▶ [Document passage]
⟨

Thursday, March 10, 2011

SURVIVOR: Russell's Last Chance


It's the end of an era. Russell Hantz is a Survivor no more. Many of you are rejoicing. We are sad. Russell was GREAT TV. Yes, he's a sexist ass, but you know what? He was fun to watch. We have been told that we could be duped by Russell into being one of his minion underlings and...we agree. If we were on Survivor we would have joined his "Dumb Bitch Alliance" in less than two seconds flat.

That being said, Russell and Matt "The Christian" battled it out on Redemption Island in a domino challenge and Russell lost.

Then...wait for it...wait for it...waaaaiiittt...For. It. HE CRIED. Bawled. Couldn't hold it back. Tears of frustration and anger and just plain old emotion. You see, Russell LOVES Survivor. He wasn't in it for the money. Or the Glory. He just wanted to play. And he lost. And he cried.

Then he "got his Russell on" and got mean. Ralph "The Sasquatch" said he had found the Immunity Idol and Russell was done anyway and that set 'ole Russ off.

You see, when a player gets voted off and sent to Redemption Island for a duel to remain in the game, the tribes get to send 2 witnesses. Russell's tribe send Ralph and some girl and Boston Rob's tribe sent "Secret Agent" Phillip and Kristina.

⟩

▶ [Data]
⟨

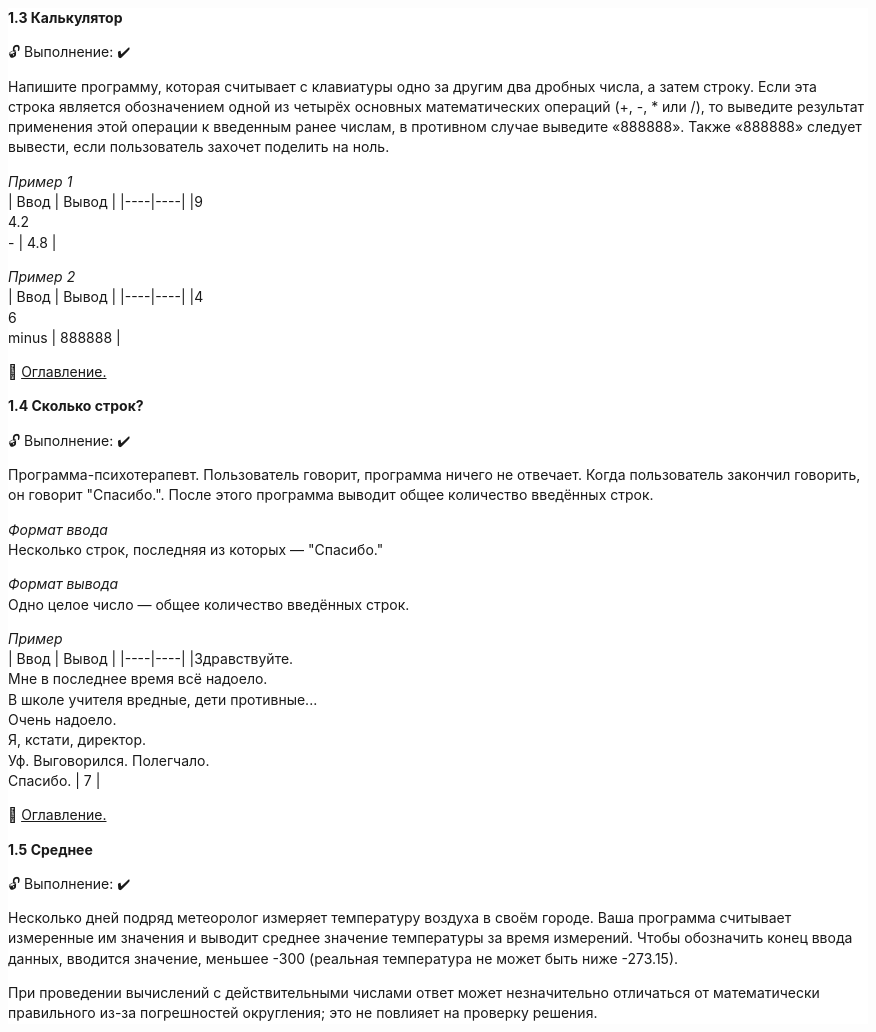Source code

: **1.3 Калькулятор**

:unlock: Выполнение: ✔️

Напишите программу, которая считывает с клавиатуры одно за другим два дробных числа, а затем строку. Если эта строка является обозначением одной из четырёх основных математических операций (+, -, * или /), то выведите результат применения этой операции к введенным ранее числам, в противном случае выведите «888888». Также «888888» следует вывести, если пользователь захочет поделить на ноль.

*Пример 1* <br/>
| Ввод | Вывод |
|----|----|
|9 <br/> 4.2 <br/> - | 4.8 |

*Пример 2* <br/>
| Ввод | Вывод |
|----|----|
|4 <br/> 6 <br/> minus | 888888 |

:pushpin: [Оглавление.](#contents)

<a name="1.4"> </a>

**1.4 Сколько строк?**

:unlock: Выполнение: ✔️

Программа-психотерапевт. Пользователь говорит, программа ничего не отвечает. Когда пользователь закончил говорить, он говорит "Спасибо.". После этого программа выводит общее количество введённых строк.

*Формат ввода* <br/>
Несколько строк, последняя из которых — "Спасибо."

*Формат вывода* <br/>
Одно целое число — общее количество введённых строк.

*Пример* <br/>
| Ввод | Вывод |
|----|----|
|Здравствуйте. <br/> Мне в последнее время всё надоело. <br/> В школе учителя вредные, дети противные... <br/> Очень надоело. <br/> Я, кстати, директор. <br/> Уф. Выговорился. Полегчало. <br/> Спасибо. | 7 |

:pushpin: [Оглавление.](#contents)

<a name="1.5"> </a>

**1.5 Среднее**

:unlock: Выполнение: ✔️

Несколько дней подряд метеоролог измеряет температуру воздуха в своём городе. Ваша программа считывает измеренные им значения и выводит среднее значение температуры за время измерений. Чтобы обозначить конец ввода данных, вводится значение, меньшее -300 (реальная температура не может быть ниже -273.15).

При проведении вычислений с действительными числами ответ может незначительно отличаться от математически правильного из-за погрешностей округления; это не повлияет на проверку решения.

⟩

▶ [Problem to solve] Reproduce the Survivor blog post about Russell's last chance in full, word for word. None of the items matter here.

▶ [Response]
Thursday, March 10, 2011

SURVIVOR: Russell's Last Chance


It's the end of an era. Russell Hantz is a Survivor no more. Many of you are rejoicing. We are sad. Russell was GREAT TV. Yes, he's a sexist ass, but you know what? He was fun to watch. We have been told that we could be duped by Russell into being one of his minion underlings and...we agree. If we were on Survivor we would have joined his "Dumb Bitch Alliance" in less than two seconds flat.

That being said, Russell and Matt "The Christian" battled it out on Redemption Island in a domino challenge and Russell lost.

Then...wait for it...wait for it...waaaaiiittt...For. It. HE CRIED. Bawled. Couldn't hold it back. Tears of frustration and anger and just plain old emotion. You see, Russell LOVES Survivor. He wasn't in it for the money. Or the Glory. He just wanted to play. And he lost. And he cried.

Then he "got his Russell on" and got mean. Ralph "The Sasquatch" said he had found the Immunity Idol and Russell was done anyway and that set 'ole Russ off.

You see, when a player gets voted off and sent to Redemption Island for a duel to remain in the game, the tribes get to send 2 witnesses. Russell's tribe send Ralph and some girl and Boston Rob's tribe sent "Secret Agent" Phillip and Kristina.